(begin)

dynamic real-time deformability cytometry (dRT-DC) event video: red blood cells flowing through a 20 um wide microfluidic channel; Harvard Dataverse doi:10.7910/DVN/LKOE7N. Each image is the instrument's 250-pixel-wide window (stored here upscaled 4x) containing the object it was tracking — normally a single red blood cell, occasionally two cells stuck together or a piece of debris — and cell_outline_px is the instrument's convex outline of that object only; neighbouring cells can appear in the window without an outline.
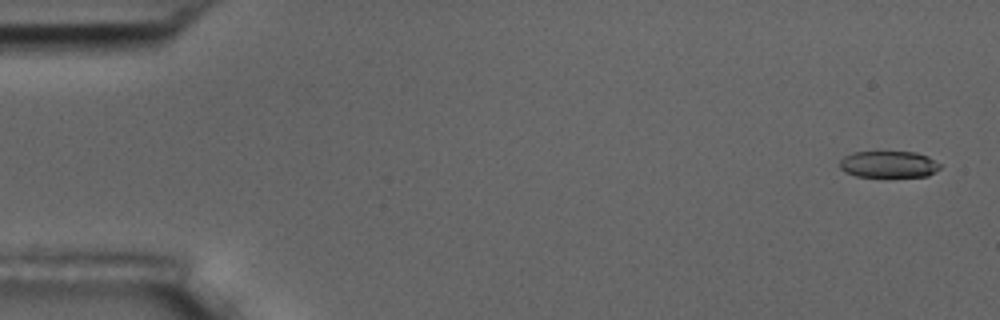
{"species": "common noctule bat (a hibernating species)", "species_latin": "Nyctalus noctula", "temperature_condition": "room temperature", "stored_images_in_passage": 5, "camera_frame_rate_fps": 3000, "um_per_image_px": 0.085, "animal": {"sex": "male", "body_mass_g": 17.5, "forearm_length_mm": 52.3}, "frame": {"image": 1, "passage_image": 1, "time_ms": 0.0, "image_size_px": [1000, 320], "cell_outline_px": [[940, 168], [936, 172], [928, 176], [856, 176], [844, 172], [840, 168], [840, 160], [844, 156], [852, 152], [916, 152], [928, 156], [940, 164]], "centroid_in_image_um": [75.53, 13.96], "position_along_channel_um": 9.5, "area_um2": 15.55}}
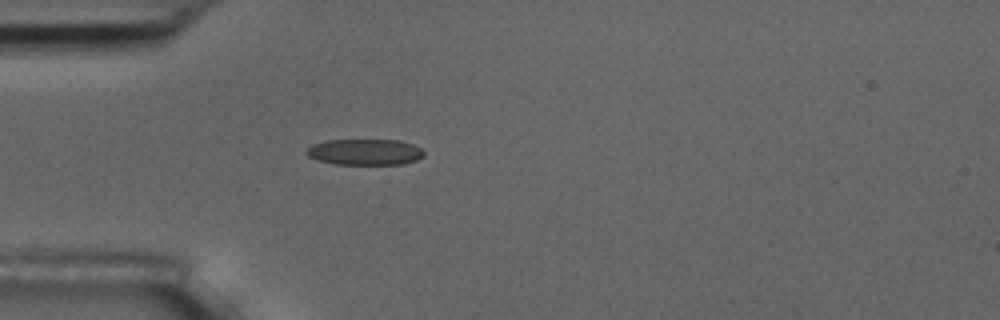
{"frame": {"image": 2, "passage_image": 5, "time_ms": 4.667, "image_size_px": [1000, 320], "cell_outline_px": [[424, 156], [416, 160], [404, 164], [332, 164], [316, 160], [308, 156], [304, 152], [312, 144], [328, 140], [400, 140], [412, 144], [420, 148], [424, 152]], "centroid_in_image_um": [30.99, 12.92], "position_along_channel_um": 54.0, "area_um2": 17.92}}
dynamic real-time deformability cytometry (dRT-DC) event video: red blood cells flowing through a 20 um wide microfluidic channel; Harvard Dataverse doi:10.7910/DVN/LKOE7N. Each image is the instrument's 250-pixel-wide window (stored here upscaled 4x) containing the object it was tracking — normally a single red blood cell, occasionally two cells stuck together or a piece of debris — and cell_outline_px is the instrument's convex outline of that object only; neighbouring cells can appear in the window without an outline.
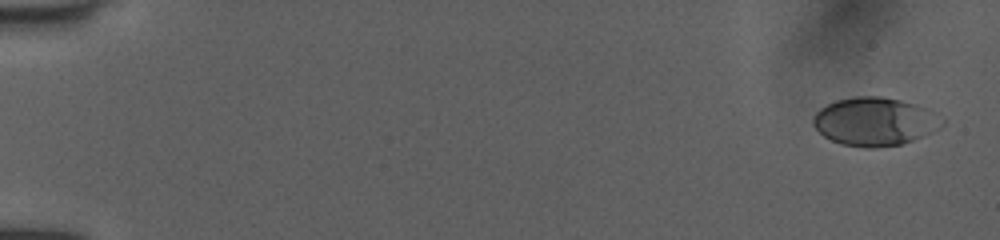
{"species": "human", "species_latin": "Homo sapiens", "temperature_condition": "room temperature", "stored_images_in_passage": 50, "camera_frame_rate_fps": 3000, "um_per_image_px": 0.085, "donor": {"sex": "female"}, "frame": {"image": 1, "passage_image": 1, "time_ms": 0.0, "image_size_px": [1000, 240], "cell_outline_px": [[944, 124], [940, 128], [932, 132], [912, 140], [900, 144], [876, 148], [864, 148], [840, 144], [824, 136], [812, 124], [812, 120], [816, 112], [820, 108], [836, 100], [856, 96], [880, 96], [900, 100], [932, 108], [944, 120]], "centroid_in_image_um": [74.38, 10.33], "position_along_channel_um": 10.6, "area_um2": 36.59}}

(end)

**The task:** Pictures are excluded; repeat every record exactly.

**Answer to the problem:**
dynamic real-time deformability cytometry (dRT-DC) event video: red blood cells flowing through a 20 um wide microfluidic channel; Harvard Dataverse doi:10.7910/DVN/LKOE7N. Each image is the instrument's 250-pixel-wide window (stored here upscaled 4x) containing the object it was tracking — normally a single red blood cell, occasionally two cells stuck together or a piece of debris — and cell_outline_px is the instrument's convex outline of that object only; neighbouring cells can appear in the window without an outline.
{"species": "common noctule bat (a hibernating species)", "species_latin": "Nyctalus noctula", "temperature_condition": "room temperature", "stored_images_in_passage": 5, "camera_frame_rate_fps": 3000, "um_per_image_px": 0.085, "animal": {"sex": "male", "body_mass_g": 17.5, "forearm_length_mm": 52.3}, "frame": {"image": 1, "passage_image": 1, "time_ms": 0.0, "image_size_px": [1000, 320], "cell_outline_px": [[940, 168], [936, 172], [928, 176], [856, 176], [844, 172], [840, 168], [840, 160], [844, 156], [852, 152], [916, 152], [928, 156], [940, 164]], "centroid_in_image_um": [75.53, 13.96], "position_along_channel_um": 9.5, "area_um2": 15.55}}
{"frame": {"image": 2, "passage_image": 5, "time_ms": 4.667, "image_size_px": [1000, 320], "cell_outline_px": [[424, 156], [416, 160], [404, 164], [332, 164], [316, 160], [308, 156], [304, 152], [312, 144], [328, 140], [400, 140], [412, 144], [420, 148], [424, 152]], "centroid_in_image_um": [30.99, 12.92], "position_along_channel_um": 54.0, "area_um2": 17.92}}
dynamic real-time deformability cytometry (dRT-DC) event video: red blood cells flowing through a 20 um wide microfluidic channel; Harvard Dataverse doi:10.7910/DVN/LKOE7N. Each image is the instrument's 250-pixel-wide window (stored here upscaled 4x) containing the object it was tracking — normally a single red blood cell, occasionally two cells stuck together or a piece of debris — and cell_outline_px is the instrument's convex outline of that object only; neighbouring cells can appear in the window without an outline.
{"species": "human", "species_latin": "Homo sapiens", "temperature_condition": "room temperature", "stored_images_in_passage": 50, "camera_frame_rate_fps": 3000, "um_per_image_px": 0.085, "donor": {"sex": "female"}, "frame": {"image": 1, "passage_image": 1, "time_ms": 0.0, "image_size_px": [1000, 240], "cell_outline_px": [[944, 124], [940, 128], [932, 132], [912, 140], [900, 144], [876, 148], [864, 148], [840, 144], [824, 136], [812, 124], [812, 120], [816, 112], [820, 108], [836, 100], [856, 96], [880, 96], [900, 100], [932, 108], [944, 120]], "centroid_in_image_um": [74.38, 10.33], "position_along_channel_um": 10.6, "area_um2": 36.59}}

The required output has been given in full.